In the final half-hour of Wednesday trading, shares of meat-substitute maker Beyond Meat (BYND -0.08%) were 5.7% lower after investment bank Piper Sandler (NYSE:PIPR) downgraded the stock to neutral and cut its price target to $125 a share.

So what

As StreetInsider.com reports, Piper Sandler acknowledges Beyond Meat's position as "an early leader in plant-based meat," and says it still believes this could be a $6 billion to $8 billion market by 2025. 

The problem is that, in Piper Sandler's opinion, Beyond Meat is losing momentum and failing to capitalize on this emerging market as well as might be hoped. Fourth-quarter 2020 earnings aren't due out until March 1, but already, the analyst warns, Beyond Meat's retail momentum lags consensus expectations in the quarter, putting the company at risk of falling short of analyst estimates for both sales and earnings.  

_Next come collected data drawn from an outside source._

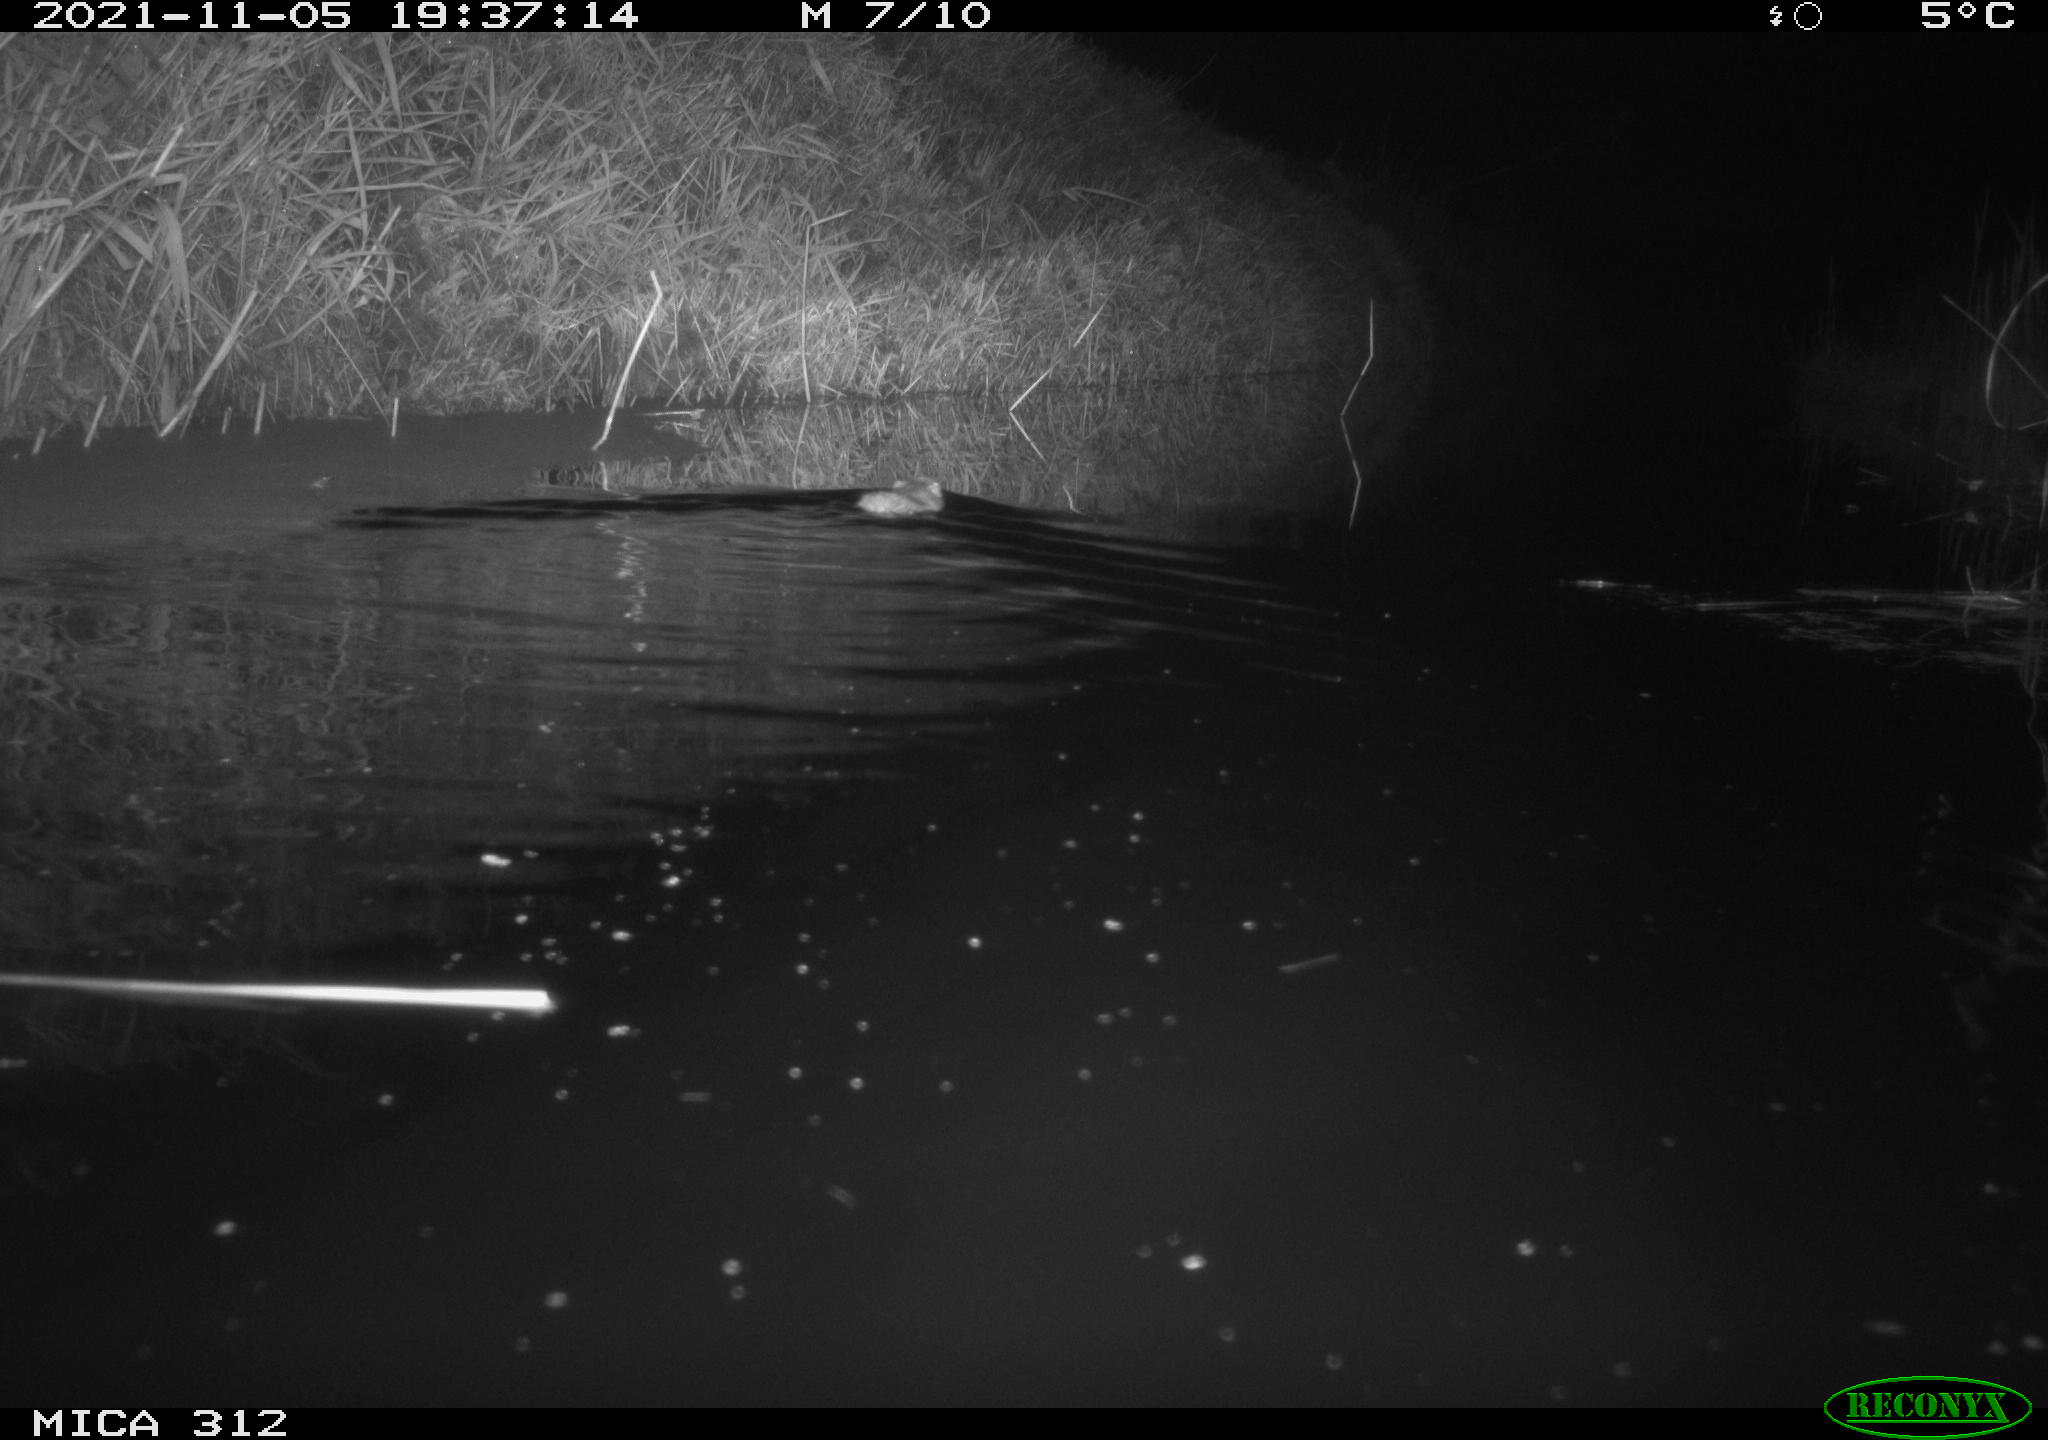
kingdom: Animalia
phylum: Chordata
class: Mammalia
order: Rodentia
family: Muridae
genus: Rattus
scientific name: Rattus norvegicus
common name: Brown rat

Simple red arrow declining stock chart on a white checked background

Image source: Getty Images.

Now what

For the time being, Piper Sandler is standing pat on its prediction that Beyond Meat will do $395 million in fiscal 2020 sales, a conservative number that is below the $411 million that most analysts are calling for. Nevertheless, seeing the possibility of "under-shipments" in the fourth quarter, Piper Sandler is cutting its forecast for 2021 sales to just $590 million, down from $670 million previously, and below the consensus target of almost $630 million.  

For earnings, most analysts agree that Beyond Meat will probably report a net loss for fiscal 2020, and Piper Sandler's lower-than-average prediction for sales suggests the earnings loss could be a lot worse than the $0.31 per share forecast elsewhere. So Piper Sandler is predicting an earnings miss -- and potentially a big one.

Judging from the stock price action, it seems many investors aren't interested in waiting around till March to see if Piper is right. They're selling first, and asking questions afterwards.